Directive → Copy out every line of the material below word for word, with nothing changed.

Records →

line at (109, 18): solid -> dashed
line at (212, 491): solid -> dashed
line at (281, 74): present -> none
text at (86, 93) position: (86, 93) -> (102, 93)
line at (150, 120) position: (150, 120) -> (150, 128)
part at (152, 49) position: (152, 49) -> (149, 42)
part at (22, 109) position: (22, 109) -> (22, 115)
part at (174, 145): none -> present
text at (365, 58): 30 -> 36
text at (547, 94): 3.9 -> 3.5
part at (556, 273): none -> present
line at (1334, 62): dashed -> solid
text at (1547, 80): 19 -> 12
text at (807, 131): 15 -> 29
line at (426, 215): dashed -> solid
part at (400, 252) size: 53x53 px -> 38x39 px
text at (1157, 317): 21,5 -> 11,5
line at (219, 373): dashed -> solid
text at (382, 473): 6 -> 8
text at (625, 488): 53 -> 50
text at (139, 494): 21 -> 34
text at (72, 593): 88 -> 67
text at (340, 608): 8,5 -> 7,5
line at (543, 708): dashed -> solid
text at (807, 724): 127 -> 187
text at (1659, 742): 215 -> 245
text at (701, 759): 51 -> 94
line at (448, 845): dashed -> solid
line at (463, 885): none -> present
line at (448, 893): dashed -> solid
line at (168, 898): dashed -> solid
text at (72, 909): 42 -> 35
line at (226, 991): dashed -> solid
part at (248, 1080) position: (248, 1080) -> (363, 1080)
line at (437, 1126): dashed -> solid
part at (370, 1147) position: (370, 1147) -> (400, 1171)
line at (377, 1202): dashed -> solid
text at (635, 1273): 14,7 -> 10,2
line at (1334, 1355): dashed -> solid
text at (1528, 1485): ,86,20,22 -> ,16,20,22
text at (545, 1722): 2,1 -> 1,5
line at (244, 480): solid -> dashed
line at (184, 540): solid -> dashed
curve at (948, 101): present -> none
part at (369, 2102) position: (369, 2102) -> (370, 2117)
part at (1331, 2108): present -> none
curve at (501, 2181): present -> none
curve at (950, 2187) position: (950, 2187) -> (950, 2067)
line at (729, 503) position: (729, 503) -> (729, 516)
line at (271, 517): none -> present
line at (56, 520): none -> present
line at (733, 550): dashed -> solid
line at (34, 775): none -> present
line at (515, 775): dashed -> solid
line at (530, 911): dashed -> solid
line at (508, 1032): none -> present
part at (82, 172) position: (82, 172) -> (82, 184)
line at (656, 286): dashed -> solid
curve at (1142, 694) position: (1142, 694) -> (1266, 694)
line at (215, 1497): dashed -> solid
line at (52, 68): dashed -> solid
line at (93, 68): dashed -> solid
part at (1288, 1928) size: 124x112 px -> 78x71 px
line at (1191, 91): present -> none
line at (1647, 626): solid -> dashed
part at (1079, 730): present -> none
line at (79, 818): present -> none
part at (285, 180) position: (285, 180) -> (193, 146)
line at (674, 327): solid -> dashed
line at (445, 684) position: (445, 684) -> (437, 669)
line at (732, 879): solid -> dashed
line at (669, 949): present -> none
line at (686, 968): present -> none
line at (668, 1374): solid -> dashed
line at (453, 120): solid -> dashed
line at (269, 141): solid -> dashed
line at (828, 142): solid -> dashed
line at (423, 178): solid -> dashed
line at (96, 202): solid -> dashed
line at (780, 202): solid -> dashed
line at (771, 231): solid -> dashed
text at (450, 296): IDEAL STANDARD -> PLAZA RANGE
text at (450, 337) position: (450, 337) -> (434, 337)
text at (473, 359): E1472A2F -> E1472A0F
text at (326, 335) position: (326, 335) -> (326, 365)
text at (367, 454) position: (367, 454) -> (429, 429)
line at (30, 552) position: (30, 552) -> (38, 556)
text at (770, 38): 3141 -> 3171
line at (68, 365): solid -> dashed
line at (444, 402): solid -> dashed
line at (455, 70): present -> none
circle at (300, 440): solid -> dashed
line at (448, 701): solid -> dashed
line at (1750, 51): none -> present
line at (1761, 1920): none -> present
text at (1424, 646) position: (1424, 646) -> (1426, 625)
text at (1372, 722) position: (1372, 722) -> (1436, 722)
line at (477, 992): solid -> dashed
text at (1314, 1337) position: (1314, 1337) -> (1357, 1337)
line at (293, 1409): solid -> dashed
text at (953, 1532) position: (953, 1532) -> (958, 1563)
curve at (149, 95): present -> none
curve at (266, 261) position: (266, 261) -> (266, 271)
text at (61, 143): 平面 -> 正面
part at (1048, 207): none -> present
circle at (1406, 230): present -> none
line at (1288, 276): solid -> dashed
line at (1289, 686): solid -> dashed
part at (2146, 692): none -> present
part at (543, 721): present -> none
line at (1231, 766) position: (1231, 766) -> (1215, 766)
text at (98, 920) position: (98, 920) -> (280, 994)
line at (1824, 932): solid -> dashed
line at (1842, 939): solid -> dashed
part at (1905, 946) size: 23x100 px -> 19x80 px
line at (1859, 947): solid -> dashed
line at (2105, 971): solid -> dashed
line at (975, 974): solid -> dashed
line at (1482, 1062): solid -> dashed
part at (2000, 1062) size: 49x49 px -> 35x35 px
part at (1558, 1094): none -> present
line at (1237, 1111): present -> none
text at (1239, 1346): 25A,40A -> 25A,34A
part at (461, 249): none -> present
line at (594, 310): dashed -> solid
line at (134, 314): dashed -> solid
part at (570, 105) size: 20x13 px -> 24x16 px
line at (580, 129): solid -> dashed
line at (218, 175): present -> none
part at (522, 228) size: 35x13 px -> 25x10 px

Answer to this exercise →
line at (109, 18): solid -> dashed
line at (212, 491): solid -> dashed
line at (281, 74): present -> none
text at (86, 93) position: (86, 93) -> (102, 93)
line at (150, 120) position: (150, 120) -> (150, 128)
part at (152, 49) position: (152, 49) -> (149, 42)
part at (22, 109) position: (22, 109) -> (22, 115)
part at (174, 145): none -> present
text at (365, 58): 30 -> 36
text at (547, 94): 3.9 -> 3.5
part at (556, 273): none -> present
line at (1334, 62): dashed -> solid
text at (1547, 80): 19 -> 12
text at (807, 131): 15 -> 29
line at (426, 215): dashed -> solid
part at (400, 252) size: 53x53 px -> 38x39 px
text at (1157, 317): 21,5 -> 11,5
line at (219, 373): dashed -> solid
text at (382, 473): 6 -> 8
text at (625, 488): 53 -> 50
text at (139, 494): 21 -> 34
text at (72, 593): 88 -> 67
text at (340, 608): 8,5 -> 7,5
line at (543, 708): dashed -> solid
text at (807, 724): 127 -> 187
text at (1659, 742): 215 -> 245
text at (701, 759): 51 -> 94
line at (448, 845): dashed -> solid
line at (463, 885): none -> present
line at (448, 893): dashed -> solid
line at (168, 898): dashed -> solid
text at (72, 909): 42 -> 35
line at (226, 991): dashed -> solid
part at (248, 1080) position: (248, 1080) -> (363, 1080)
line at (437, 1126): dashed -> solid
part at (370, 1147) position: (370, 1147) -> (400, 1171)
line at (377, 1202): dashed -> solid
text at (635, 1273): 14,7 -> 10,2
line at (1334, 1355): dashed -> solid
text at (1528, 1485): ,86,20,22 -> ,16,20,22
text at (545, 1722): 2,1 -> 1,5
line at (244, 480): solid -> dashed
line at (184, 540): solid -> dashed
curve at (948, 101): present -> none
part at (369, 2102) position: (369, 2102) -> (370, 2117)
part at (1331, 2108): present -> none
curve at (501, 2181): present -> none
curve at (950, 2187) position: (950, 2187) -> (950, 2067)
line at (729, 503) position: (729, 503) -> (729, 516)
line at (271, 517): none -> present
line at (56, 520): none -> present
line at (733, 550): dashed -> solid
line at (34, 775): none -> present
line at (515, 775): dashed -> solid
line at (530, 911): dashed -> solid
line at (508, 1032): none -> present
part at (82, 172) position: (82, 172) -> (82, 184)
line at (656, 286): dashed -> solid
curve at (1142, 694) position: (1142, 694) -> (1266, 694)
line at (215, 1497): dashed -> solid
line at (52, 68): dashed -> solid
line at (93, 68): dashed -> solid
part at (1288, 1928) size: 124x112 px -> 78x71 px
line at (1191, 91): present -> none
line at (1647, 626): solid -> dashed
part at (1079, 730): present -> none
line at (79, 818): present -> none
part at (285, 180) position: (285, 180) -> (193, 146)
line at (674, 327): solid -> dashed
line at (445, 684) position: (445, 684) -> (437, 669)
line at (732, 879): solid -> dashed
line at (669, 949): present -> none
line at (686, 968): present -> none
line at (668, 1374): solid -> dashed
line at (453, 120): solid -> dashed
line at (269, 141): solid -> dashed
line at (828, 142): solid -> dashed
line at (423, 178): solid -> dashed
line at (96, 202): solid -> dashed
line at (780, 202): solid -> dashed
line at (771, 231): solid -> dashed
text at (450, 296): IDEAL STANDARD -> PLAZA RANGE
text at (450, 337) position: (450, 337) -> (434, 337)
text at (473, 359): E1472A2F -> E1472A0F
text at (326, 335) position: (326, 335) -> (326, 365)
text at (367, 454) position: (367, 454) -> (429, 429)
line at (30, 552) position: (30, 552) -> (38, 556)
text at (770, 38): 3141 -> 3171
line at (68, 365): solid -> dashed
line at (444, 402): solid -> dashed
line at (455, 70): present -> none
circle at (300, 440): solid -> dashed
line at (448, 701): solid -> dashed
line at (1750, 51): none -> present
line at (1761, 1920): none -> present
text at (1424, 646) position: (1424, 646) -> (1426, 625)
text at (1372, 722) position: (1372, 722) -> (1436, 722)
line at (477, 992): solid -> dashed
text at (1314, 1337) position: (1314, 1337) -> (1357, 1337)
line at (293, 1409): solid -> dashed
text at (953, 1532) position: (953, 1532) -> (958, 1563)
curve at (149, 95): present -> none
curve at (266, 261) position: (266, 261) -> (266, 271)
text at (61, 143): 平面 -> 正面
part at (1048, 207): none -> present
circle at (1406, 230): present -> none
line at (1288, 276): solid -> dashed
line at (1289, 686): solid -> dashed
part at (2146, 692): none -> present
part at (543, 721): present -> none
line at (1231, 766) position: (1231, 766) -> (1215, 766)
text at (98, 920) position: (98, 920) -> (280, 994)
line at (1824, 932): solid -> dashed
line at (1842, 939): solid -> dashed
part at (1905, 946) size: 23x100 px -> 19x80 px
line at (1859, 947): solid -> dashed
line at (2105, 971): solid -> dashed
line at (975, 974): solid -> dashed
line at (1482, 1062): solid -> dashed
part at (2000, 1062) size: 49x49 px -> 35x35 px
part at (1558, 1094): none -> present
line at (1237, 1111): present -> none
text at (1239, 1346): 25A,40A -> 25A,34A
part at (461, 249): none -> present
line at (594, 310): dashed -> solid
line at (134, 314): dashed -> solid
part at (570, 105) size: 20x13 px -> 24x16 px
line at (580, 129): solid -> dashed
line at (218, 175): present -> none
part at (522, 228) size: 35x13 px -> 25x10 px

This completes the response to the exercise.